6. Slack, Discord, Telegram, and other chat helpers
Chat apps are surprisingly chatty. They keep persistent connections open, prefetch media, sync read receipts, and refresh giant emoji libraries. Slack in particular pulls thumbnail previews of every link shared in any channel you are in.
In a busy workspace with image-heavy channels, Slack can use 200 to 500 MB per day passively. Multiply that by Discord and Telegram and you are at a gigabyte before you say a word.
How to verify
- Watch the helper processes (Slack Helper, Discord Helper, Telegram Helper) in Activity Monitor's Network tab. The count of helpers is one clue — Electron apps often spawn five or six.
- A monitor that folds helpers under their parent app makes this much easier to read.
How to mitigate
Leave channels you do not actively read. Disable image previews in Slack settings. Quit chat apps overnight if you do not need notifications.
See ova in action
A glance-able menu bar bandwidth monitor — local, signed, ~3 MB.

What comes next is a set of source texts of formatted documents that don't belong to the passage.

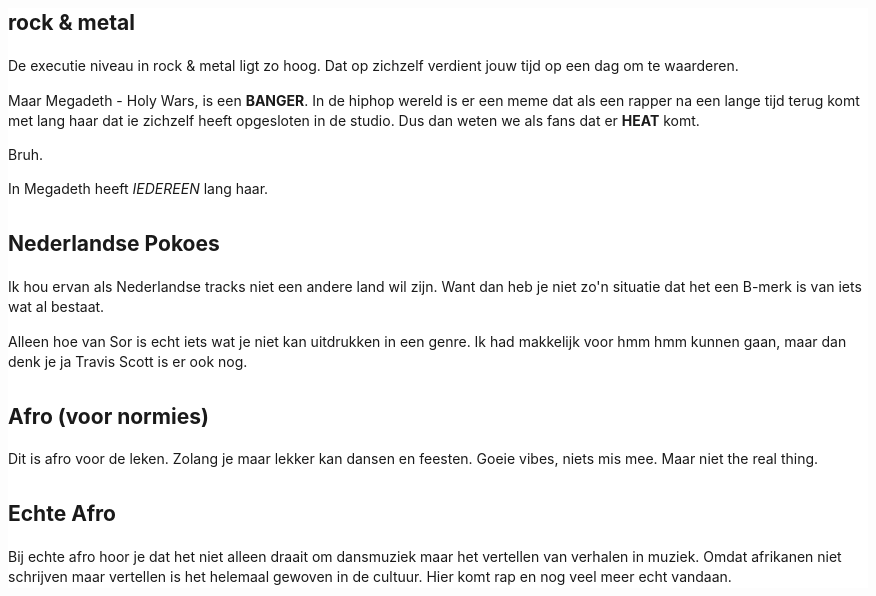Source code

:## rock & metal
De executie niveau in rock & metal ligt zo hoog. Dat op zichzelf verdient jouw tijd op een dag om te waarderen. 

Maar Megadeth - Holy Wars, is een **BANGER**. In de hiphop wereld is er een meme dat als een rapper na een lange tijd terug komt met lang haar dat ie zichzelf heeft opgesloten in de studio. Dus dan weten we als fans dat er **HEAT** komt. 

Bruh.

In Megadeth heeft _IEDEREEN_ lang haar. 
<iframe style="border-radius:12px" src="https://open.spotify.com/embed/track/5LyRtsQLhcXmy50VXhQXXS?utm_source=generator" width="100%" height="80" frameBorder="0" allowfullscreen="" allow="autoplay; clipboard-write; encrypted-media; fullscreen; picture-in-picture"></iframe>
<iframe style="border-radius:12px" src="https://open.spotify.com/embed/track/7fcfNW0XxTWlwVlftzfDOR?utm_source=generator" width="100%" height="80" frameBorder="0" allowfullscreen="" allow="autoplay; clipboard-write; encrypted-media; fullscreen; picture-in-picture"></iframe>
<iframe style="border-radius:12px" src="https://open.spotify.com/embed/track/1Eolhana7nKHYpcYpdVcT5?utm_source=generator" width="100%" height="80" frameBorder="0" allowfullscreen="" allow="autoplay; clipboard-write; encrypted-media; fullscreen; picture-in-picture"></iframe>

## Nederlandse Pokoes
Ik hou ervan als Nederlandse tracks niet een andere land wil zijn. Want dan heb je niet zo'n situatie dat het een B-merk is van iets wat al bestaat. 

Alleen hoe van Sor is echt iets wat je niet kan uitdrukken in een genre. Ik had makkelijk voor hmm hmm kunnen gaan, maar dan denk je ja Travis Scott is er ook nog.
<iframe style="border-radius:12px" src="https://open.spotify.com/embed/track/5Epo9KIQxMprDVCaPzfnys?utm_source=generator" width="100%" height="80" frameBorder="0" allowfullscreen="" allow="autoplay; clipboard-write; encrypted-media; fullscreen; picture-in-picture"></iframe>
<iframe style="border-radius:12px" src="https://open.spotify.com/embed/track/62kqlBKwYhCwVAPRFjmFrp?utm_source=generator" width="100%" height="80" frameBorder="0" allowfullscreen="" allow="autoplay; clipboard-write; encrypted-media; fullscreen; picture-in-picture"></iframe>
<iframe style="border-radius:12px" src="https://open.spotify.com/embed/track/0UKePQjfW9fFIvDuUrgd7r?utm_source=generator" width="100%" height="80" frameBorder="0" allowfullscreen="" allow="autoplay; clipboard-write; encrypted-media; fullscreen; picture-in-picture"></iframe>

## Afro (voor normies)
Dit is afro voor de leken. Zolang je maar lekker kan dansen en feesten. Goeie vibes, niets mis mee. Maar niet the real thing.
<iframe style="border-radius:12px" src="https://open.spotify.com/embed/track/3PG45NefxQe8S5gkuJaFd7?utm_source=generator" width="100%" height="80" frameBorder="0" allowfullscreen="" allow="autoplay; clipboard-write; encrypted-media; fullscreen; picture-in-picture"></iframe>
<iframe style="border-radius:12px" src="https://open.spotify.com/embed/track/7IDrQtd8JrnExDCPSq0W90?utm_source=generator" width="100%" height="80" frameBorder="0" allowfullscreen="" allow="autoplay; clipboard-write; encrypted-media; fullscreen; picture-in-picture"></iframe>
<iframe style="border-radius:12px" src="https://open.spotify.com/embed/track/5D3MhUkeFoOHmdGG8uOVTX?utm_source=generator" width="100%" height="80" frameBorder="0" allowfullscreen="" allow="autoplay; clipboard-write; encrypted-media; fullscreen; picture-in-picture"></iframe>

## Echte Afro
Bij echte afro hoor je dat het niet alleen draait om dansmuziek maar het vertellen van verhalen in muziek. Omdat afrikanen niet schrijven maar vertellen is het helemaal gewoven in de cultuur. Hier komt rap en nog veel meer echt vandaan.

7. Video calls and screen-sharing
A high-quality Zoom, Google Meet, FaceTime, or Microsoft Teams call uses 1 to 3 Mbps in each direction. That is 450 MB to 1.4 GB per hour. Screen-sharing pushes that closer to 2 GB per hour because the video stream becomes higher-resolution.
If you take three one-hour calls per day, that is 3 to 6 GB without anything else happening. Add a multi-person call where you are both presenting and receiving streams from a dozen attendees and the number doubles.
How to verify
- During a call, watch the live rate —
zoom.us,Microsoft Teams,Google Meet(in Chrome) will be your top consumer. - Most of these apps have a built-in network stats panel: Zoom under Statistics, Teams under Call Health.
How to mitigate
Most call apps let you cap video resolution or turn off HD video. Doing so cuts bandwidth roughly in half. Audio-only calls drop to 50–100 kbps, which is negligible.
8. Background screen-sharing, remote desktop, and VPN
If you use Apple Screen Sharing, Jump Desktop, AnyDesk, TeamViewer, or a VPN that routes all traffic, those will appear in your bandwidth picture. A persistent VPN does not technically add traffic, but it can hide which app caused the traffic — and some "split tunnel" misconfigurations end up double-encapsulating, doubling the apparent throughput.
How to verify
- System Settings → Network. Look for VPN interfaces, virtual interfaces (utun0, utun1), or screen-sharing daemons.
- Check
screensharingd,VPN Tracker, or your VPN client of choice in the network process list.
Answering "why is my mac using so much data" in five minutes
Reading a list is one thing. Pinning the culprit in your specific case is faster with a real per-app monitor. The general flow:
- Install ova (or another per-app bandwidth tool) and let it run for a day or two.
- The next time the total looks high, scrub the timeline and find the spike.
- Check which app owned the spike. That is your answer.
- Decide whether to disable, pause, or just accept the traffic.
Most of the time the spike will be one of the eight things above. Once in a while it will be something more interesting — an updater that ran wild, a misbehaving extension, a sync that should have been paused. Either way you will know in seconds, not by guessing.
What to do next
A short, ordered checklist for when "why is my mac using so much data" hits you again:
- Check System Settings → Software Update. Cancel any in-flight downloads if needed.
- Open Photos and look at the status line at the bottom.
- Check each cloud sync client's menu bar status.
- Pause Time Machine if it is mid-backup.
- Quit and relaunch your browser; note the data usage drop.
- If the answer is still not obvious, install a per-app bandwidth monitor like ova and watch for a day.
Network traffic on a Mac is usually not mysterious — it is just opaque by default. A few minutes with the right view and almost every "where did 80 GB go" question has a boring, specific answer.